Von der kindlichen Kraft des Überlebens

Voller Stern Voller Stern Voller Stern Voller Stern Voller Stern
lesemöwe Avatar

Von

Im Klappentext des Romans steht, dass der Autor Michael Kohlmeier "von einem Leben am Rande und von der kindlichen Kraft des Überlebens" erzählt und dass es sich um einen "Roman, dessen Faszination man sich nicht entziehen kann", handelt. Das fasst das Thema des Buches treffend zusammen.

In der Leseprobe erfährt man anfangs nur, dass ein kleines Mädchen jeden Tag tagsüber von einem "Onkel" in der Stadt ausgesetzt wird und abends wieder eingesammelt wird und dass es sein Ziel ist, "dass sie über den Winter kommt". Was auch immer das heißen mag- insgesamt ahnt man Böses, hat man doch schon zur Genüge von den organisierten Banden gehört, die Kinder missbrauchen, um sich mit ihrer Hilfe an irgendetwas zu bereichern.

Eines Tages wird sie plötzlich abends aber nicht mehr wie vereinbart abgeholt und ist auf sich allein gestellt, weiß nicht, wo sie nachts unterkommen soll und wo sie etwas zum Essen und Trinken findet. Nach einer Nacht in der Kälte, in der sie in einer Mülltonne gelegen hat, trifft sie auf jemanden, der ihr etwas zum Essen und Trinken kauft, und legt sich in den Eingang eines Restaurants, um sich aufzuwärmen. Dort wird sie gefunden. An der Stelle endet die Leseprobe erstmal.

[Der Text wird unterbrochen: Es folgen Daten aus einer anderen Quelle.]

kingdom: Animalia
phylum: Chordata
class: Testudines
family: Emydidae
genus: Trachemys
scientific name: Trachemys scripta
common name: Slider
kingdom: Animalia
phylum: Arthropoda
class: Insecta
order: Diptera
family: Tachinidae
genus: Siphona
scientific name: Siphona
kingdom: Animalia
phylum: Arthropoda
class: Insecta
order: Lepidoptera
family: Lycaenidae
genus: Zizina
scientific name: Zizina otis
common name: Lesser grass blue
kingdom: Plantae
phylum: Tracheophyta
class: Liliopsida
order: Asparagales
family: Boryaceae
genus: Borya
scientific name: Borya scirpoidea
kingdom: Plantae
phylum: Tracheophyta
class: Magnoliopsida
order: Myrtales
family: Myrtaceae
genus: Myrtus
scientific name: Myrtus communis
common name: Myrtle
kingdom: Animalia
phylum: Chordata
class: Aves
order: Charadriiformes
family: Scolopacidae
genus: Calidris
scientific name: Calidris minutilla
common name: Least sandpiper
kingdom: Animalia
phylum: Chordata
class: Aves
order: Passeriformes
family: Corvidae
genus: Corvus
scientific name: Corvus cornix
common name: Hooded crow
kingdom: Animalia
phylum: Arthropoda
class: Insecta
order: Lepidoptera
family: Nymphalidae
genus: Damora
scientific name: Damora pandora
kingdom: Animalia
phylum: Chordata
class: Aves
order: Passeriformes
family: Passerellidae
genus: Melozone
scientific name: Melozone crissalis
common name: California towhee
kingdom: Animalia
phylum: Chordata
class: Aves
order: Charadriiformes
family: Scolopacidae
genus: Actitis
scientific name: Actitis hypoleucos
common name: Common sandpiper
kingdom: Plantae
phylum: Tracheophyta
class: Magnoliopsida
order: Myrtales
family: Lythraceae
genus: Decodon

In welchem Zusammenhang der Titel "Das Mädchen mit dem Fingerhut" mit dem Text steht, wird zu Beginn noch nicht deutlich.

Das Schicksal des kleinen Mädchens berührt einen als Leser, denn die Hoffnungslosigkeit ist greifbar, dafür braucht es keine großartigen Ausschmückungen, was sich in dem nüchternen Stil und den vielen Satzreihen zeigt.
Ganz besonders irritierend ist der Beginn des Romans: "Dieser Mann war ihr Onkel. Sie wusste nicht, was das Wort bedeutet." (Seite 7). Normalerweise würde ein Satz bzw. Text nicht mit dem Demonstrativpronomen oder bestimmten Artikel anfangen, wenn der Bezug noch gar nicht gegeben ist. Wenn man bedenkt, dass es oft heißt, dass der erste Satz einer der Schlüsselsätze eines Textes ist, ist dieser Satz also auf jeden Fall etwas Besonderes.

Alles in allem ist dies eine Leseprobe, die mitnimmt in eine Welt, die einen schockiert. Wenn man aber dem Satz des Klappentextes Glauben schenkt, der besagt, dass es um die kindliche Kraft des Überlebens geht, dann suggeriert er doch, dass vielleicht doch auch etwas passiert, was Hoffnung gibt.